I love living in Las Vegas — I can get a corned beef reuben at 11:30 pm after a nice relaxing session of high-speed shooting in Gears of War with my friend. In fact, I enjoy this late-night meal so often that I’m known by name to both the wait staff and the check-out counter group at the restaurant.
Last night they lost a customer … two of them. My friend and I won’t return. The situation was mostly due to a series of unfortunate poor decisions on the part of the staff, but the trigger for the whole fiasco was bad software engineering.
Multi-user distributed systems always have tension in the area of locking information. If the information is not locked while used it becomes very confusing for users and there’s a very real risk of a lost update.
However, the naive solution to this problem is a terrible solution: hold long-lasting locks.
Let’s take the simple use-case of ordering a meal using a point of sale system (such as the one used at the restaurant last night).
The wait-staff takes an order and appends items to the order until the customer’s meal is complete. This is a multi-step operation as customers can change their orders, add deserts, and so on. When the meal is complete, the wait-staff gives the customer a check which lists the items ordered, sub-total, tax, and total. Most importantly to the software system the check has a barcode which represents the order for lookup at the register.
The checkout operation requires the clerk to scan the check, which brings up the order, allowing them to enter tip and swipe credit card and loyalty program card. The system processes the charge to the credit card and prints out the carbon receipt in which the customer signs and keeps a copy. This completes the transaction.
This use-case is so common in restaurants most people don’t think about it. You would expect the developers of the vertical application that this restaurant used to understand it well, though.
So, what are some exceptional cases that could occur to interfere with this simple use case?
Suppose the client application on the point of sale terminal crashes after the check was scanned and the record selected for update (and thus locked) but before the card is swiped.
At that instant, the lock should be released or when the application restarts the operation should transparently continue from where it left off.
That’s what you’d expect. In fact, what this system did on reboot was reported that the check can’t be closed out because it’s locked. And it provided no way to unlock it nor to resume that final operation. The check was in limbo.
And it remained locked. So they booted up the next terminal. And let many other customers pay and leave, while we stood waiting. They would re-scan our check after each customers, but it remained locked.
And remained locked.
And remained locked.
For 15 minutes we stood waiting.
Finally, they realized getting a manager might be a good idea.

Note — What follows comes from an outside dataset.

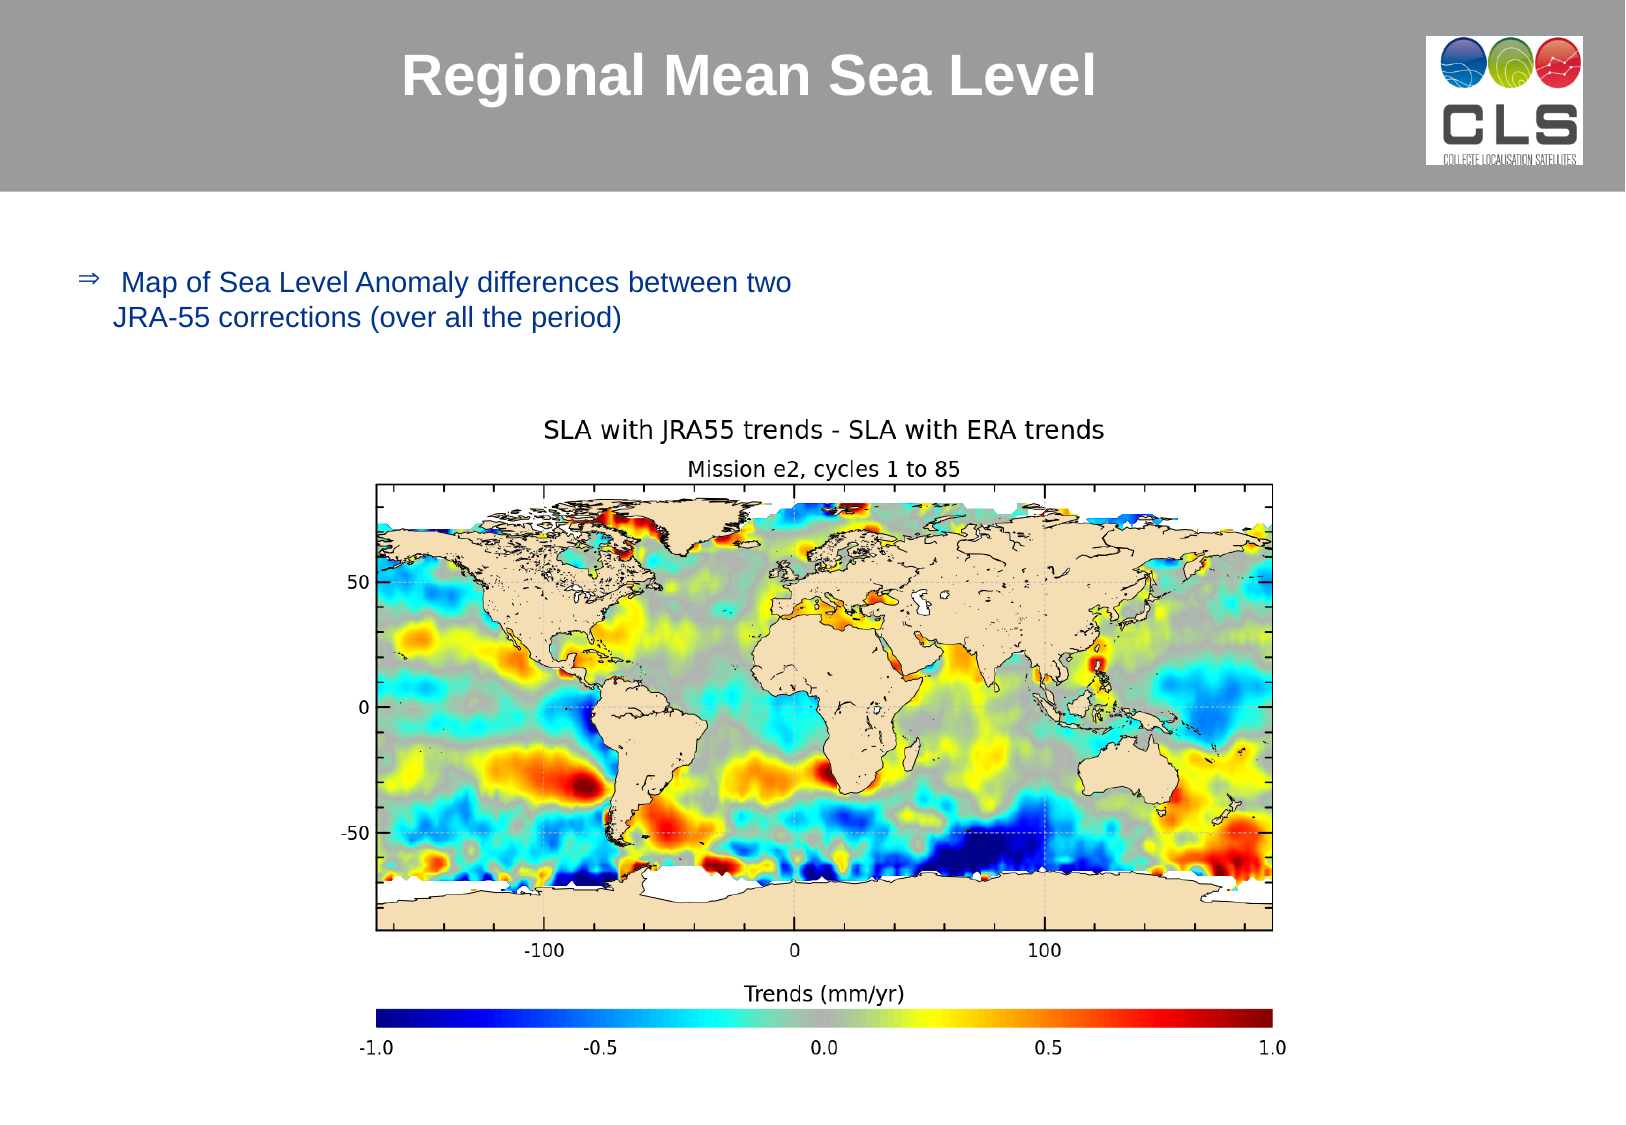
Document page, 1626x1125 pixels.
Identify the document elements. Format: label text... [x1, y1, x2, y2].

At this point, I assumed we’d simply be comped and apologized to. Nope, they rang up a new check so we could pay one that wasn’t locked. I guess they left a paper note to void the other.
Well, we paid and left.
What should have happened?
From the technical issue, the long-term lock was egregiously bad design. They should have either:
- allowed the lock to be over-ridden and canceled (perhaps with a manager code)
- dropped the lock on loss of terminal (obvious, though many web-sites hold locks because HTTP is stateless and they don’t know if there’s a person still active or not which is part of why web design is fun)
When doing the system for Palo Verde we used an explicit lock model, where users would lock the record by selecting edit and any other user who viewed the record was provided a visual indication it was locked. We used both solutions.
We allowed a manager to over-ride a lock. You can’t block a record from change just because someone left it open on their desk or stepped out.
And of course, if our application lost connection (this was not a web application so we had reliable connectivity) we unlocked any locks held by that lost worker.
This isn’t hard, you’d expect it to be common, but I guess it’s not as common as I would have thought.
The other aspect that should have happened was that their checkout person should have gotten the manager immediately when we were prevented from paying. That is a training issue.
But their training weaknesses and operational policy issues wouldn’t have hampered them had the system been written correctly.
That error cost them at least two customers — and we’ll tell our friends why we no longer go there.
It’s said that a single disgruntled customer can cost the loss of seven more. I guess 14 customers could be lost besides us. That’s a lot of money to throw away because some development team decided they were going to use long-term locks.
Keep the Light!